## Task description
Print the records below exactly; all of them are needed.

## Records for processing
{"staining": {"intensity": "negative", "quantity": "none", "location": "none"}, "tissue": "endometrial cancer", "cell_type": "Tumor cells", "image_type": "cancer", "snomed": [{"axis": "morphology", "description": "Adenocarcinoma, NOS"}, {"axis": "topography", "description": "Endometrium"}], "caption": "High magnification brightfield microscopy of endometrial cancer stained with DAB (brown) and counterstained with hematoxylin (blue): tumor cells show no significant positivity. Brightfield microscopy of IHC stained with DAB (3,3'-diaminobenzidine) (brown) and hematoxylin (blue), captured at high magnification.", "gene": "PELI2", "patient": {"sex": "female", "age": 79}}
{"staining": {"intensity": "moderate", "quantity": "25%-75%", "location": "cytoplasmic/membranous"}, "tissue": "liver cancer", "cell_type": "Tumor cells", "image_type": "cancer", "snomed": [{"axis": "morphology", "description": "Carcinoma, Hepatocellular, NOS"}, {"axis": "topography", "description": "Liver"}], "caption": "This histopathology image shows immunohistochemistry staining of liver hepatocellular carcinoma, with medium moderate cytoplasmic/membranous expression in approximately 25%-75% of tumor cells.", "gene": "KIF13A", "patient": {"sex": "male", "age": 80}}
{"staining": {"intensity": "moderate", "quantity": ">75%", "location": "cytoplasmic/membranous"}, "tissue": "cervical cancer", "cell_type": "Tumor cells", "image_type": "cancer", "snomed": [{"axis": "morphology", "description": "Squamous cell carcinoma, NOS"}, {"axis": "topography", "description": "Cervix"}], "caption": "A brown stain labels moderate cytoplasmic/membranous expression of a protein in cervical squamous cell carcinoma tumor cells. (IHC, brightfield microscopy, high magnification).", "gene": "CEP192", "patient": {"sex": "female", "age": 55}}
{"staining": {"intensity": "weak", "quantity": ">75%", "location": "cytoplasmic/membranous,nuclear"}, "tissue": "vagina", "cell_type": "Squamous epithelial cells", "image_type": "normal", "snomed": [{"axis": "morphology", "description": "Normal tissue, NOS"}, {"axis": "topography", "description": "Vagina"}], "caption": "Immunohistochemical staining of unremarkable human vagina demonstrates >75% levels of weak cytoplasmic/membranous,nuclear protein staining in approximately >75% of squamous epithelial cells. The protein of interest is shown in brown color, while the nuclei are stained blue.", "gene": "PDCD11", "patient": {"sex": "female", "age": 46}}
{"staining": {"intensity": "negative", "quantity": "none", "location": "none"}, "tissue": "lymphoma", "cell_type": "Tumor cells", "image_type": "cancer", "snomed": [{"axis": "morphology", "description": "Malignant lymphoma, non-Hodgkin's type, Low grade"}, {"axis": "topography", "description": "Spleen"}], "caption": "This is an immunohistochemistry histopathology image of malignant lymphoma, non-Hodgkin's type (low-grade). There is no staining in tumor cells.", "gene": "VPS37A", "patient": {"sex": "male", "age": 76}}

## Answer box
{"staining": {"intensity": "negative", "quantity": "none", "location": "none"}, "tissue": "endometrial cancer", "cell_type": "Tumor cells", "image_type": "cancer", "snomed": [{"axis": "morphology", "description": "Adenocarcinoma, NOS"}, {"axis": "topography", "description": "Endometrium"}], "caption": "High magnification brightfield microscopy of endometrial cancer stained with DAB (brown) and counterstained with hematoxylin (blue): tumor cells show no significant positivity. Brightfield microscopy of IHC stained with DAB (3,3'-diaminobenzidine) (brown) and hematoxylin (blue), captured at high magnification.", "gene": "PELI2", "patient": {"sex": "female", "age": 79}}
{"staining": {"intensity": "moderate", "quantity": "25%-75%", "location": "cytoplasmic/membranous"}, "tissue": "liver cancer", "cell_type": "Tumor cells", "image_type": "cancer", "snomed": [{"axis": "morphology", "description": "Carcinoma, Hepatocellular, NOS"}, {"axis": "topography", "description": "Liver"}], "caption": "This histopathology image shows immunohistochemistry staining of liver hepatocellular carcinoma, with medium moderate cytoplasmic/membranous expression in approximately 25%-75% of tumor cells.", "gene": "KIF13A", "patient": {"sex": "male", "age": 80}}
{"staining": {"intensity": "moderate", "quantity": ">75%", "location": "cytoplasmic/membranous"}, "tissue": "cervical cancer", "cell_type": "Tumor cells", "image_type": "cancer", "snomed": [{"axis": "morphology", "description": "Squamous cell carcinoma, NOS"}, {"axis": "topography", "description": "Cervix"}], "caption": "A brown stain labels moderate cytoplasmic/membranous expression of a protein in cervical squamous cell carcinoma tumor cells. (IHC, brightfield microscopy, high magnification).", "gene": "CEP192", "patient": {"sex": "female", "age": 55}}
{"staining": {"intensity": "weak", "quantity": ">75%", "location": "cytoplasmic/membranous,nuclear"}, "tissue": "vagina", "cell_type": "Squamous epithelial cells", "image_type": "normal", "snomed": [{"axis": "morphology", "description": "Normal tissue, NOS"}, {"axis": "topography", "description": "Vagina"}], "caption": "Immunohistochemical staining of unremarkable human vagina demonstrates >75% levels of weak cytoplasmic/membranous,nuclear protein staining in approximately >75% of squamous epithelial cells. The protein of interest is shown in brown color, while the nuclei are stained blue.", "gene": "PDCD11", "patient": {"sex": "female", "age": 46}}
{"staining": {"intensity": "negative", "quantity": "none", "location": "none"}, "tissue": "lymphoma", "cell_type": "Tumor cells", "image_type": "cancer", "snomed": [{"axis": "morphology", "description": "Malignant lymphoma, non-Hodgkin's type, Low grade"}, {"axis": "topography", "description": "Spleen"}], "caption": "This is an immunohistochemistry histopathology image of malignant lymphoma, non-Hodgkin's type (low-grade). There is no staining in tumor cells.", "gene": "VPS37A", "patient": {"sex": "male", "age": 76}}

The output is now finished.